“I couldn’t understand why seven people were sitting in the dark with no one around them, when I was going home to a large, wonderful Italian fest,” she recalls. “I thought, ‘Something is terribly wrong here. How could this happen?’”
Many years later, Loverde would keep that moment in mind and heart when she wrote “The Complete Eldercare Planner: Where to Start, Questions to Ask, How to Find Help” (Random House). Revised and updated since its original publication, this comprehensive guide addresses questions from the most basic (responding to an emergency) to the most profound (saying goodbye). In between, Loverde’s book also takes on the stickier issues, such as when and how to address the topic of asking elderly parents to stop driving.
The American Medical Association praised Loverde’s book as “the best we saw” on the topic, and Loverde boasts close to 30 years experience as a media spokesperson. She’s been featured on the Today show, CBS’s Early Show, CNN Headline News, Fox News, and National Public Radio and in Consumer Reports, USA Today, the Wall Street Journal, and the Washington Post.
“I’m an advocate for the quality of life for all people as they age,” says Loverde, who has roots in Tuscany on her mom’s side (in Segromigno Monte) and Sicily on her dad’s side.
Aside from her work as an author and advocate, Loverde makes her career as a marketing consultant to companies that cater to the elderly. “They call and ask me to help them with whatever they’re selling–products and services of any kind–and package it for a mature market. For example, a senior housing association might ask me to be part of their marketing, so people can understand what it’s like to live in their community setting.”
Yet just as she tries to educate families, Loverde also works to teach her corporate clients as well. “One misconception is that they think people make decisions in a void, and that’s not true,” she says. “Most of the decisions are made by family, and people also surround themselves with others such as an attorney, a financial planner, or a parish priest to address the spiritual concerns.

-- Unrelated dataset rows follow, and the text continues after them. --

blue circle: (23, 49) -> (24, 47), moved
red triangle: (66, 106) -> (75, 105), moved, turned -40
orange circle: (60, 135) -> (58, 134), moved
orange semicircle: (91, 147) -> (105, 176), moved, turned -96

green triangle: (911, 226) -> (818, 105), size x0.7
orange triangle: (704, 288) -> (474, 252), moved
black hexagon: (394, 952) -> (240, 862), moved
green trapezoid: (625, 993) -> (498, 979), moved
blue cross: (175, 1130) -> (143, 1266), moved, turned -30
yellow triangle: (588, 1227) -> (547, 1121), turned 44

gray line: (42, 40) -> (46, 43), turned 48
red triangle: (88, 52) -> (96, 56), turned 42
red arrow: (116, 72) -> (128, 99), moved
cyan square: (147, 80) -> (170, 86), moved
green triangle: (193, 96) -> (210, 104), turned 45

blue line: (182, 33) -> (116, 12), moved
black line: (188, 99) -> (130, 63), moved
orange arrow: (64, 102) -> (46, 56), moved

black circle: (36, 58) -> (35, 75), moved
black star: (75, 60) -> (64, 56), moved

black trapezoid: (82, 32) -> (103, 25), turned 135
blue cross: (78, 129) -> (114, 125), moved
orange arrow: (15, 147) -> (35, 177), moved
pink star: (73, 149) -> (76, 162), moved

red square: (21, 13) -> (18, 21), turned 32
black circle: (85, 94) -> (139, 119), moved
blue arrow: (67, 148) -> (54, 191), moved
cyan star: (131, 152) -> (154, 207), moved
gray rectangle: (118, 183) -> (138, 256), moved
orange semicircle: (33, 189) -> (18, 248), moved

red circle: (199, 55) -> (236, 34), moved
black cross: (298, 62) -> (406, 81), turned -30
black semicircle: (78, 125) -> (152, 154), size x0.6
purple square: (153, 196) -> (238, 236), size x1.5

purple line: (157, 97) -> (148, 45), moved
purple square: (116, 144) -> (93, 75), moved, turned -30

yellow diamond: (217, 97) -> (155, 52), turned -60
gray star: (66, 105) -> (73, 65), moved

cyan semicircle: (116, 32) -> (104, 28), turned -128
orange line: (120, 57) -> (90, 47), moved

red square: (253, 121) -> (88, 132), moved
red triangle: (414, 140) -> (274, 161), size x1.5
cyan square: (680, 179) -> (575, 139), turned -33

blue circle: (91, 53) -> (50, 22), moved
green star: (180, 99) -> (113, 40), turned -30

These people all become very important.”
For those dealing with the issues of an aging parent or relative, Loverde urges a similar team approach.
“Don’t be afraid to ask questions, or to get family involved,” she says. “Usually people don’t bring up the subject of long-term care because it’s not pleasant. But the earlier you plan, the more choices you have — so start talking early. Those conversations are so important. The worst thing that can happen in a family is that they never take place. But if you have them, you help each other, and everybody benefits.”
As for the best part of her work, “I make money being a marketing consultant, but my mission is fulfilled when other companies hire me,” Loverde says. “And when you meet people who have a good network around them, it’s very rewarding: the people who make good choices, aren’t aging or dying alone, and surrounded by family and friends.”